PACITAN TERKINI - Tanpa kita sadari, hidup sering dibentuk bukan hanya oleh pilihan besar, melainkan oleh kebiasaan kecil yang terus berulang. Salah satunya adalah siapa orang-orang yang paling sering kita temui, dengar, dan ikuti. Ada sebuah ungkapan sederhana namun tajam: engkau adalah orang kelima dari lingkar pertemananmu.
Jika engkau berada di antara para pengusaha, yang setiap hari berbicara tentang peluang, risiko, dan keberanian mengambil keputusan, lambat laun cara berpikirmu akan berubah. Kata mungkin bergeser menjadi bagaimana caranya. Suatu hari, tanpa terasa, engkau pun melangkah menjadi pengusaha.
Namun sebaliknya, jika engkau berada di lingkar pertemanan yang akrab dengan judi, minuman keras, atau kebiasaan merusak diri, maka normalitas hidupmu perlahan bergeser. Yang dulu terasa salah menjadi biasa. Yang dulu dihindari mulai dicoba. Hingga akhirnya, jalan hidupmu pun mengarah ke sana.
Manusia belajar bukan hanya dari buku dan nasihat, tetapi dari contoh yang dilihat setiap hari. Lingkar pertemanan adalah sekolah tanpa papan tulis—di sanalah nilai, sikap, dan arah hidup diajarkan secara diam-diam.

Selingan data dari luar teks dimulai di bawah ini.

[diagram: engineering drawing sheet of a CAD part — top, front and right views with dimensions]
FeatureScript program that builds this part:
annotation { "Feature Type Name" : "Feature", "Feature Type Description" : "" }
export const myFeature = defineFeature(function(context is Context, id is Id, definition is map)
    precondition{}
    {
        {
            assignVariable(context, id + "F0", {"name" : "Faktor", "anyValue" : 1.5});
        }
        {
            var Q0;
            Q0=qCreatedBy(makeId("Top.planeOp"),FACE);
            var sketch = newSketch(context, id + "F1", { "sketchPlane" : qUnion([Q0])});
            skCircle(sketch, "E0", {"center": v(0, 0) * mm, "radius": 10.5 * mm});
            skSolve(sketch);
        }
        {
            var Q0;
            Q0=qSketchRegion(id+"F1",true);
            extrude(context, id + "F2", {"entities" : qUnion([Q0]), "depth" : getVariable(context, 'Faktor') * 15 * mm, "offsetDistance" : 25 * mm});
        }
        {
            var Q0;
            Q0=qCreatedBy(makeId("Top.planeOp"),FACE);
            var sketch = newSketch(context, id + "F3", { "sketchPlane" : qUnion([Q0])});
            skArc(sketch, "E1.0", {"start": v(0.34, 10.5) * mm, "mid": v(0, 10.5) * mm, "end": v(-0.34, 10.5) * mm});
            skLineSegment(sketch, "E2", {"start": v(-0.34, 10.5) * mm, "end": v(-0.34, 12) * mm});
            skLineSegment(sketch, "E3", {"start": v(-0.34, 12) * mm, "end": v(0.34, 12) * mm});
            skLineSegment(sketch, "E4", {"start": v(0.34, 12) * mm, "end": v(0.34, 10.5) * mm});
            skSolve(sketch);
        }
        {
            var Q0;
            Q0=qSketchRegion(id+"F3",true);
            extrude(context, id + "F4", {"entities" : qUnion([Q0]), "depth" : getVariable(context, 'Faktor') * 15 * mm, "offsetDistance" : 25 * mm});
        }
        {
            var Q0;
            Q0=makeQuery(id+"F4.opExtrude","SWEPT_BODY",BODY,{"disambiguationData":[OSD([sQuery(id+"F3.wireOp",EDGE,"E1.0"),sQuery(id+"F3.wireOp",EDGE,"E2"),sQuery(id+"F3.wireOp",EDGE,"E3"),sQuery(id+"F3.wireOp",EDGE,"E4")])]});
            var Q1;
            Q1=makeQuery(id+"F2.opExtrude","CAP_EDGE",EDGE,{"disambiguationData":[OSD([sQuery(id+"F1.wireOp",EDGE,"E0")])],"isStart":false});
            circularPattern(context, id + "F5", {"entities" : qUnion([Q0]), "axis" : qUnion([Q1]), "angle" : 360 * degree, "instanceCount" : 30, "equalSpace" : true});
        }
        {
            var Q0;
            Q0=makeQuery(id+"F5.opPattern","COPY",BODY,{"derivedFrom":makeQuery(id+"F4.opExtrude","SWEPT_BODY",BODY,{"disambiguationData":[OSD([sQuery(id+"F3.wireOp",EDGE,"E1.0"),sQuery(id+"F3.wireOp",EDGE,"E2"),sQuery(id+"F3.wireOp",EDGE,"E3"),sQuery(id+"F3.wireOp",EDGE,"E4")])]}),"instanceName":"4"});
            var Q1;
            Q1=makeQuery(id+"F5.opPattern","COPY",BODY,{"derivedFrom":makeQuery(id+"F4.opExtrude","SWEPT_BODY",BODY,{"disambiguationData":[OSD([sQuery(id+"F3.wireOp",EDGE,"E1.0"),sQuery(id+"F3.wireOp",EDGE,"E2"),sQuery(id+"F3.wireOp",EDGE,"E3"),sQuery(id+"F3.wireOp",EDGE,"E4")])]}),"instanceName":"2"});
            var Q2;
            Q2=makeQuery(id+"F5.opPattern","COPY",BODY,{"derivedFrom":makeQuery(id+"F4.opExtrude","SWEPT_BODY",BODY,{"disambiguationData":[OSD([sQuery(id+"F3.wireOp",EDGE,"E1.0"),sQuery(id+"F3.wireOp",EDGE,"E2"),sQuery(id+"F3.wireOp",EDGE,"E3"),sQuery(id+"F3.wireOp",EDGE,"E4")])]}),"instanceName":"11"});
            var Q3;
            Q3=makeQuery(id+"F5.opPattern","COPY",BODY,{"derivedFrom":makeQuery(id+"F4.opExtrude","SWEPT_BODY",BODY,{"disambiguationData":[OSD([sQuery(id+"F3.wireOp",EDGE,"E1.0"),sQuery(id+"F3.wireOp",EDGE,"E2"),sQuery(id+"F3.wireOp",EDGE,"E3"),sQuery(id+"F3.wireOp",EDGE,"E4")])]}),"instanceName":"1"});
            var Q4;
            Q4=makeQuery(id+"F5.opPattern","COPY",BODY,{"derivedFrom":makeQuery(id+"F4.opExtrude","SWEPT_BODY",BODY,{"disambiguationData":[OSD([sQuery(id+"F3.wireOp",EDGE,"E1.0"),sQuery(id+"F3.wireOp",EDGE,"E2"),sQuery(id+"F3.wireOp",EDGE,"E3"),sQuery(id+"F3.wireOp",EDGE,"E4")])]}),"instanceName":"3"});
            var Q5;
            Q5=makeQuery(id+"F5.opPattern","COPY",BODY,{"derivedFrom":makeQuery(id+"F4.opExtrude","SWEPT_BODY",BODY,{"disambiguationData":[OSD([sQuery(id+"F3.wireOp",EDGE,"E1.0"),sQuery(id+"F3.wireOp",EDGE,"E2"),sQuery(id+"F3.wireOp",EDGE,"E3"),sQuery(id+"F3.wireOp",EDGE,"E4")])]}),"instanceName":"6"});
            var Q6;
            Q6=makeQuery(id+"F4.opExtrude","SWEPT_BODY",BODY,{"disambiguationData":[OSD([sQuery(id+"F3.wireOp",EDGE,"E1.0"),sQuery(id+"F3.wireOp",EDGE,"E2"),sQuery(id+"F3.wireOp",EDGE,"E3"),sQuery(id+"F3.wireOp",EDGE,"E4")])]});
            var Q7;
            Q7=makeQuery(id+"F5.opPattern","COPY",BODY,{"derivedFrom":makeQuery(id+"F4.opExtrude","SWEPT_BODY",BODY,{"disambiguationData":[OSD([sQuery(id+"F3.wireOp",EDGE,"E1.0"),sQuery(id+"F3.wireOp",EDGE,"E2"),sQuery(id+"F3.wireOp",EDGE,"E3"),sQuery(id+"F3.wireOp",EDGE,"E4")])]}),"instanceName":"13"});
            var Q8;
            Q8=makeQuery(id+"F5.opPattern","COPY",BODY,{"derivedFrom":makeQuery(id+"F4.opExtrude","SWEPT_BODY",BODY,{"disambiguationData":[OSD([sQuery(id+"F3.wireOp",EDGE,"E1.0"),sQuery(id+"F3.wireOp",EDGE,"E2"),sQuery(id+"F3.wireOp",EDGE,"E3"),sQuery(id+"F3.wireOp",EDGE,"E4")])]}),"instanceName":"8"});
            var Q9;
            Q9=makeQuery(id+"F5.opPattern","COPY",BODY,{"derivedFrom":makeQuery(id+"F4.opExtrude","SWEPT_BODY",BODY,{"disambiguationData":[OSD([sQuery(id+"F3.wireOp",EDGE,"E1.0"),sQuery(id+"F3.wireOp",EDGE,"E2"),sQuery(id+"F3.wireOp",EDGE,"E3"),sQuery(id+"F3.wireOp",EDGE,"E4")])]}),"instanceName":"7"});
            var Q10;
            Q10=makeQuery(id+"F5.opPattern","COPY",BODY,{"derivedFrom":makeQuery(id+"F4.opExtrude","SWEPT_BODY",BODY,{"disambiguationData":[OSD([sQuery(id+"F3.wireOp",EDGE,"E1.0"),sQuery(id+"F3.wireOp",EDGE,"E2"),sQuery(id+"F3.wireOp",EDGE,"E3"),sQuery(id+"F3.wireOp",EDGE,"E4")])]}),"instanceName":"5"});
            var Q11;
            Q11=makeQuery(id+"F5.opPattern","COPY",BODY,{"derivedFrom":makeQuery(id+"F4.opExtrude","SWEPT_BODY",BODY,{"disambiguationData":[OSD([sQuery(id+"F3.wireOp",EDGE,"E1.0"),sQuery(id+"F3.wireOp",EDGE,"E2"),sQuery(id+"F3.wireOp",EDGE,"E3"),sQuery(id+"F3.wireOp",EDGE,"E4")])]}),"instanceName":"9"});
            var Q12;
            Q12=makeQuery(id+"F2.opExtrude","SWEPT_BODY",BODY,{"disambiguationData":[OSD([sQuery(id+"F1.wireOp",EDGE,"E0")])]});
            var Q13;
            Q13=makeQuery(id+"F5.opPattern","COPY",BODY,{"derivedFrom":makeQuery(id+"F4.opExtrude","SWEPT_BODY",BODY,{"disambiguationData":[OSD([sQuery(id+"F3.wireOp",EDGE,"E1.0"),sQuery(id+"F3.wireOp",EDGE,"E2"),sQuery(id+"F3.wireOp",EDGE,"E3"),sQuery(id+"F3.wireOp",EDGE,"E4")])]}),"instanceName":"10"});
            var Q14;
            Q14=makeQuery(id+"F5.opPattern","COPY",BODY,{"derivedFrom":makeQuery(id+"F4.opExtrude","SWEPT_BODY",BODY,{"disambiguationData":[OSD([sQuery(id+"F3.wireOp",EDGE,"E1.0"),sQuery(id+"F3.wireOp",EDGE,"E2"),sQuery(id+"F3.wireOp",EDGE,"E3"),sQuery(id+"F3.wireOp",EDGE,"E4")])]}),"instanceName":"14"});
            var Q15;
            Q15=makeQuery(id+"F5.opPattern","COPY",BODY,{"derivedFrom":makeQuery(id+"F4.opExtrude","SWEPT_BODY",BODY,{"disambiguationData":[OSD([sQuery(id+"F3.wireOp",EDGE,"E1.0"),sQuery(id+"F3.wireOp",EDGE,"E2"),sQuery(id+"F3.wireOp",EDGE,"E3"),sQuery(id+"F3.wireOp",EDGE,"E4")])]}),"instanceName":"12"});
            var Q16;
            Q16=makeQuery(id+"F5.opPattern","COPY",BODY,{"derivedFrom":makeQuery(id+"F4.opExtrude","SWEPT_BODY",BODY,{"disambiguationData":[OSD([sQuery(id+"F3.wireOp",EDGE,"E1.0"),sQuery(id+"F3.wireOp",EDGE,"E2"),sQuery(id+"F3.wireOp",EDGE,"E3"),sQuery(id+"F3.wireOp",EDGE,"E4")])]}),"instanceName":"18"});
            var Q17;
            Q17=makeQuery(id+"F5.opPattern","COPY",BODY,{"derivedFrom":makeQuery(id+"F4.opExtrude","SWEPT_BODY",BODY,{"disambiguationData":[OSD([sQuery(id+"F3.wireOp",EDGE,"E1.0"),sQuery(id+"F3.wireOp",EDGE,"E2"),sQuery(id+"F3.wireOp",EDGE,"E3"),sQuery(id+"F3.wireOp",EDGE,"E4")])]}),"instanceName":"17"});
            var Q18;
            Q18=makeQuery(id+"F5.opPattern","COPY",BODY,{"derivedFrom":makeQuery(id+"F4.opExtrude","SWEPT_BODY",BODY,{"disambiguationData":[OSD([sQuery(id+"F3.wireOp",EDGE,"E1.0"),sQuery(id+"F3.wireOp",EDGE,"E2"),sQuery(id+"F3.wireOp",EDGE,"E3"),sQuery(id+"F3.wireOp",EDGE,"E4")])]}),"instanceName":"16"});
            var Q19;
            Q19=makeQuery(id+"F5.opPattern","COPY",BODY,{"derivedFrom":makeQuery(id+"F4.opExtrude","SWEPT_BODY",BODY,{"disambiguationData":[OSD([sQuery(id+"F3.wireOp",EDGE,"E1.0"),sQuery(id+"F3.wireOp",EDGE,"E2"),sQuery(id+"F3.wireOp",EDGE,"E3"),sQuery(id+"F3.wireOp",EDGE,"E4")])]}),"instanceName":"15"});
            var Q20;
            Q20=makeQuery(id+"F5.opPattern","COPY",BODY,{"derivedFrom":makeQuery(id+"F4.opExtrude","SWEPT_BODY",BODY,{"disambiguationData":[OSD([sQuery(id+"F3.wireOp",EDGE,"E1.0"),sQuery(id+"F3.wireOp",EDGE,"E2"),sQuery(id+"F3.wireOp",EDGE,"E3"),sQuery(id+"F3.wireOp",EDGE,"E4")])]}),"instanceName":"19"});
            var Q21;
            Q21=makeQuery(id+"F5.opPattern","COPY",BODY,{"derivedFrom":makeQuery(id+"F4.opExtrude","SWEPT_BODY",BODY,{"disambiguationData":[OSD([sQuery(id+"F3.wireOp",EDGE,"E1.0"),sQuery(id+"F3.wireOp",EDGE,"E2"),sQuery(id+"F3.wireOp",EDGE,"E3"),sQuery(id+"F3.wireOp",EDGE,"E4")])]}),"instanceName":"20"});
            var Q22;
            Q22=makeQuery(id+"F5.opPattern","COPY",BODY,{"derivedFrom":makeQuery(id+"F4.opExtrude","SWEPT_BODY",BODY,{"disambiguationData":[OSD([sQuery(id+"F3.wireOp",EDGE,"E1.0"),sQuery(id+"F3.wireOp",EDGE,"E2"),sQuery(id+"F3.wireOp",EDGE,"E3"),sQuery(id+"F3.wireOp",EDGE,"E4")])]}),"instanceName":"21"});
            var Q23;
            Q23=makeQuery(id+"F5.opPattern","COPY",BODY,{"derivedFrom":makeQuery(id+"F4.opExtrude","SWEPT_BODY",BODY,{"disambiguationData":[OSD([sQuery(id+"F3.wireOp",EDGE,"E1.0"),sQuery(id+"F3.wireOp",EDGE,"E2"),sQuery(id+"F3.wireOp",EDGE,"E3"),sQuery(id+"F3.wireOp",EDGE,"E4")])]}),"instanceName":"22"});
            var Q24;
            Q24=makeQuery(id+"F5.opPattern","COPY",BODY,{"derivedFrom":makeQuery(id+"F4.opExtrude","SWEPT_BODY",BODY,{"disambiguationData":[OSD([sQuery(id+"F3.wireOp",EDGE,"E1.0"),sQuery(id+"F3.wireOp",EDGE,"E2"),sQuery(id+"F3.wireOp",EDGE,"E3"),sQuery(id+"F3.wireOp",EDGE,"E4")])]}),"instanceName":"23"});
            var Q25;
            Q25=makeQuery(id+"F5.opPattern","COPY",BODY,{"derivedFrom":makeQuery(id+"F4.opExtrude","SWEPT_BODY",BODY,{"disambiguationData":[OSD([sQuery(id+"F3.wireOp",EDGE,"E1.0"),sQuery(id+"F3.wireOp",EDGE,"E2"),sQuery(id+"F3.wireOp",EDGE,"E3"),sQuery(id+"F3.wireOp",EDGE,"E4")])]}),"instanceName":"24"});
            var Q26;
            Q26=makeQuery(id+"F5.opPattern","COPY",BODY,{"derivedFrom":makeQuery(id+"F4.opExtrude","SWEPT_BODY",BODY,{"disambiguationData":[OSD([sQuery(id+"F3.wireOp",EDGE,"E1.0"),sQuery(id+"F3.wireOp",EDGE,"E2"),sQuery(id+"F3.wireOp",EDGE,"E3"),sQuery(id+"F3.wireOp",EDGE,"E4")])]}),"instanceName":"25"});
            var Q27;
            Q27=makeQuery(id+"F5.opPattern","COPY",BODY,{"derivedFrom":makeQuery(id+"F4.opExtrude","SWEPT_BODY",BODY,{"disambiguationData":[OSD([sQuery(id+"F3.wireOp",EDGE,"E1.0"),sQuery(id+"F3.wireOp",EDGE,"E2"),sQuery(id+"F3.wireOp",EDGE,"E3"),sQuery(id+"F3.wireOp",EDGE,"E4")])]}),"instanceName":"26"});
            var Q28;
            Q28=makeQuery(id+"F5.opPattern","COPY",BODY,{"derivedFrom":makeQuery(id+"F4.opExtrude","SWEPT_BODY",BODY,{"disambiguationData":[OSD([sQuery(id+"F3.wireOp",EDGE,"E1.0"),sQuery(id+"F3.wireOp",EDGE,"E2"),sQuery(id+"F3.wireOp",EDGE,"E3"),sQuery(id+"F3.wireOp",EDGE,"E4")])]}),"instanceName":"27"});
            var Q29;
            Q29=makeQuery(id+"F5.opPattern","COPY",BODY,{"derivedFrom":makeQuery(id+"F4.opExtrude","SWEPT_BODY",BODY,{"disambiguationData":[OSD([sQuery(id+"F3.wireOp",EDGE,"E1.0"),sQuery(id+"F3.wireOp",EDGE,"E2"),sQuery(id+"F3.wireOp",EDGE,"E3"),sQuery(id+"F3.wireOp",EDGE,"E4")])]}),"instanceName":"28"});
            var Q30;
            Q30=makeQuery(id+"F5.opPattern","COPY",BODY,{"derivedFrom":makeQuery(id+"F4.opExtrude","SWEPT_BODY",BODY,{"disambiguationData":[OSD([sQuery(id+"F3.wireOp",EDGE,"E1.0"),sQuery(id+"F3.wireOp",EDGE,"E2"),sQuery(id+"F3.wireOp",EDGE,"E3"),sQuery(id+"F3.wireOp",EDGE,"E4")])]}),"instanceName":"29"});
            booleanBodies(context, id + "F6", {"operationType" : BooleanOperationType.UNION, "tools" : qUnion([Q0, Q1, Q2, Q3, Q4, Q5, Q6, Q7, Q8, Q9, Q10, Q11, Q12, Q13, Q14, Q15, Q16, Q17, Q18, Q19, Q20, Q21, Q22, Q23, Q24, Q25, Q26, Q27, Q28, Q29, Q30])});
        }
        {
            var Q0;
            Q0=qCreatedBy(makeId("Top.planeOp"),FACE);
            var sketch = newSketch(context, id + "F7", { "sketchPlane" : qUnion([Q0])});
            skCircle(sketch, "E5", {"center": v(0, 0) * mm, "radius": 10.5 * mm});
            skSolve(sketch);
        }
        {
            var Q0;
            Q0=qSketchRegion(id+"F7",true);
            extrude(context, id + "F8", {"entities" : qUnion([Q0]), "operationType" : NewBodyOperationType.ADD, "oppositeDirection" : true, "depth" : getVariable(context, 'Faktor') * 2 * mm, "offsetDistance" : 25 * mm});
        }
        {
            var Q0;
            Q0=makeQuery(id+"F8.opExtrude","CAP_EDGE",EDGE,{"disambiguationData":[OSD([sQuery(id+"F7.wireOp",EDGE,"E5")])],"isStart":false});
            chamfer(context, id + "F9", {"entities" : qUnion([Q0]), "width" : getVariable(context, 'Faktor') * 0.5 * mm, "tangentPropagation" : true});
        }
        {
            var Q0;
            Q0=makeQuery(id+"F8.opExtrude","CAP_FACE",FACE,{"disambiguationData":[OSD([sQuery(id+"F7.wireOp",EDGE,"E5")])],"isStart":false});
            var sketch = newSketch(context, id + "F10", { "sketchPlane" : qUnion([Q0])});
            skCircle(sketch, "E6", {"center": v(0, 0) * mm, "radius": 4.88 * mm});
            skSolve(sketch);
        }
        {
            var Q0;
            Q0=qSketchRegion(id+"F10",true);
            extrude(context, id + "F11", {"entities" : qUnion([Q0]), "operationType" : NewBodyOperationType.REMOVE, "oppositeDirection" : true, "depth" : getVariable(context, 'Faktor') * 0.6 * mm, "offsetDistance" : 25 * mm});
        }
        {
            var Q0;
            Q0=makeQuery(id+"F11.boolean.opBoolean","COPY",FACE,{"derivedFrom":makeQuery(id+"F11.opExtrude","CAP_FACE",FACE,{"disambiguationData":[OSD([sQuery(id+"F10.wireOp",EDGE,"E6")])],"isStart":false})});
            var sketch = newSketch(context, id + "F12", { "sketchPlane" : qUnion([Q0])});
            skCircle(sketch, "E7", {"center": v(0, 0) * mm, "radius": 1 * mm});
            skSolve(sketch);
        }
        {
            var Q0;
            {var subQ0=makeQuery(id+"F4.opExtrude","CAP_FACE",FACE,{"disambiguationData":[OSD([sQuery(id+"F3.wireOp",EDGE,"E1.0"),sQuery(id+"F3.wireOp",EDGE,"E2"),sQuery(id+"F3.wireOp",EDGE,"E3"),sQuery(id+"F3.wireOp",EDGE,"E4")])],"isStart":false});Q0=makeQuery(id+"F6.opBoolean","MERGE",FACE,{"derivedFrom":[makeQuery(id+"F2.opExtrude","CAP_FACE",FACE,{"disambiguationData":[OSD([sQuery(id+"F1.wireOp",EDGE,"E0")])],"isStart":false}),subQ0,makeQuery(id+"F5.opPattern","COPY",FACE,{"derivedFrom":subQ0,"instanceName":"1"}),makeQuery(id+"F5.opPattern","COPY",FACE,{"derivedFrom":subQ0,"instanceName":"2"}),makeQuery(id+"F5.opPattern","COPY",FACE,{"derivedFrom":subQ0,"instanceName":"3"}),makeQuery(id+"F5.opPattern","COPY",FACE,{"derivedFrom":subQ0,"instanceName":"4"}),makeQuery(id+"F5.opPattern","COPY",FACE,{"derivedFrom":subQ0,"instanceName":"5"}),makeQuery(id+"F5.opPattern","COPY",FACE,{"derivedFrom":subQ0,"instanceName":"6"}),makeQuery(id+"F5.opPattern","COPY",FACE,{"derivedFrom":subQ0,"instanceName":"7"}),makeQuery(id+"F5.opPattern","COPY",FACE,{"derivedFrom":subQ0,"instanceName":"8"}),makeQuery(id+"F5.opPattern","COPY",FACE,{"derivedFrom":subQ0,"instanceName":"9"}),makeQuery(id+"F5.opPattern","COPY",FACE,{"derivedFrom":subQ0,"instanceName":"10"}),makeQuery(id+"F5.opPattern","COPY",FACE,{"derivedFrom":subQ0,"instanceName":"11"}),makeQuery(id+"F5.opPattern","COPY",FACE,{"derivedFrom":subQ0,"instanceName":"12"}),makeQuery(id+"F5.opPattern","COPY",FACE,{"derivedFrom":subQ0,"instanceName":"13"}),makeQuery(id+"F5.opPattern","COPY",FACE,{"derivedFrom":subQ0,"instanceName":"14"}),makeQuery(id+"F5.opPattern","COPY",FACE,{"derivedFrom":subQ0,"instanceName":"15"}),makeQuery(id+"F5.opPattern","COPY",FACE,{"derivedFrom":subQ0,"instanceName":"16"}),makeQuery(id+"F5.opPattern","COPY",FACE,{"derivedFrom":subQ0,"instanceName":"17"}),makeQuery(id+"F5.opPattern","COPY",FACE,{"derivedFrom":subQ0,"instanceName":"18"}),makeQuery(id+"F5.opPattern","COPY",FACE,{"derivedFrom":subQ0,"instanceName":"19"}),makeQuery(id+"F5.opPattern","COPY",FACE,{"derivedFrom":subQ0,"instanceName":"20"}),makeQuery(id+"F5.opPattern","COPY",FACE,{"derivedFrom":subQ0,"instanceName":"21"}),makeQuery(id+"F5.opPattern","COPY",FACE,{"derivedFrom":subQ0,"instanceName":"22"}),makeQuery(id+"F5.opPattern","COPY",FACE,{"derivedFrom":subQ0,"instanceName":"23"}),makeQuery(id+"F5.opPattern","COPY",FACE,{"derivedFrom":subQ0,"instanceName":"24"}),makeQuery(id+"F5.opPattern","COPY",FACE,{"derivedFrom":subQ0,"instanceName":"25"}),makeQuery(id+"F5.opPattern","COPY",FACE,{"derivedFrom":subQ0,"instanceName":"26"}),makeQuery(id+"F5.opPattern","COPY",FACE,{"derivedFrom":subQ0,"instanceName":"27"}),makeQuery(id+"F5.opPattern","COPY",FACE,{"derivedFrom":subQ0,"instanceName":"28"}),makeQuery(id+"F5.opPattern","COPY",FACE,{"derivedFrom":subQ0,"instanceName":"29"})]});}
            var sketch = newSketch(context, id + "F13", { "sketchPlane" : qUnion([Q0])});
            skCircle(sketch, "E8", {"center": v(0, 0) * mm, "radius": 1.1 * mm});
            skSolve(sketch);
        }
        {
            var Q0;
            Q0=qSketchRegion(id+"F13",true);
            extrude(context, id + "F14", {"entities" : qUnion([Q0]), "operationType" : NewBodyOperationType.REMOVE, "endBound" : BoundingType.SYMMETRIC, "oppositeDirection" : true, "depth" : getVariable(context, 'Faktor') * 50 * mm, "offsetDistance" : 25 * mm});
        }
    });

Menariknya, hukum yang sama berlaku pada kebaikan. Ketika engkau berada di lingkungan orang-orang yang mencintai ilmu, menjaga ibadah, dan membicarakan makna hidup, jiwamu ikut bertumbuh. Perlahan engkau belajar menahan diri, berpikir jernih, dan memandang hidup dengan kedalaman. Bukan tidak mungkin, engkau kelak menjadi pribadi yang memberi manfaat bagi banyak orang.
Pertemanan bukan sekadar soal nyaman atau ramai. Ia adalah cermin masa depan. Siapa yang kau dengar hari ini, itulah suara yang akan membentuk keputusanmu esok hari. Siapa yang kau ikuti hari ini, ke sanalah langkahmu akan menuju.
Karena itu, memilih teman sejatinya adalah memilih takdir. Bukan berarti menjauhi semua yang berbeda, tetapi sadar bahwa kedekatan menentukan arah. Lingkar pertemanan yang baik tidak selalu membuat hidup mudah, tetapi ia menjaga kita agar tidak tersesat.
Pada akhirnya, pertanyaannya sederhana namun mendalam: "jika engkau adalah orang kelima di lingkar pertemananmu hari ini, akan menjadi apa engkau di masa depan?"